[WHAT THE TASK REQUIRES]
Could you return every record below word for word, leaving out the pictures?

DATA SHOWN: Begin

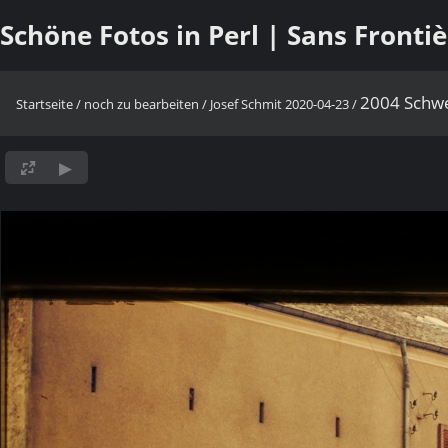
Schöne Fotos in Perl | Sans Fronti
2004 Schw
Startseite
/
noch zu bearbeiten
/
Josef Schmit 2020-04-23
/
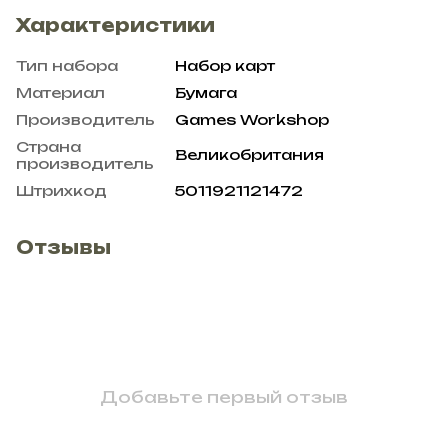
Характеристики
Тип набора
Набор карт
Материал
Бумага
Производитель
Games Workshop
Страна
Великобритания
производитель
Штрихкод
5011921121472
Отзывы
Добавьте первый отзыв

DATA SHOWN: End

[ANSWER SECTION]
Schöne Fotos in Perl | Sans Fronti
2004 Schw
Startseite
/
noch zu bearbeiten
/
Josef Schmit 2020-04-23
/
Характеристики
Тип набора
Набор карт
Материал
Бумага
Производитель
Games Workshop
Страна
Великобритания
производитель
Штрихкод
5011921121472
Отзывы
Добавьте первый отзыв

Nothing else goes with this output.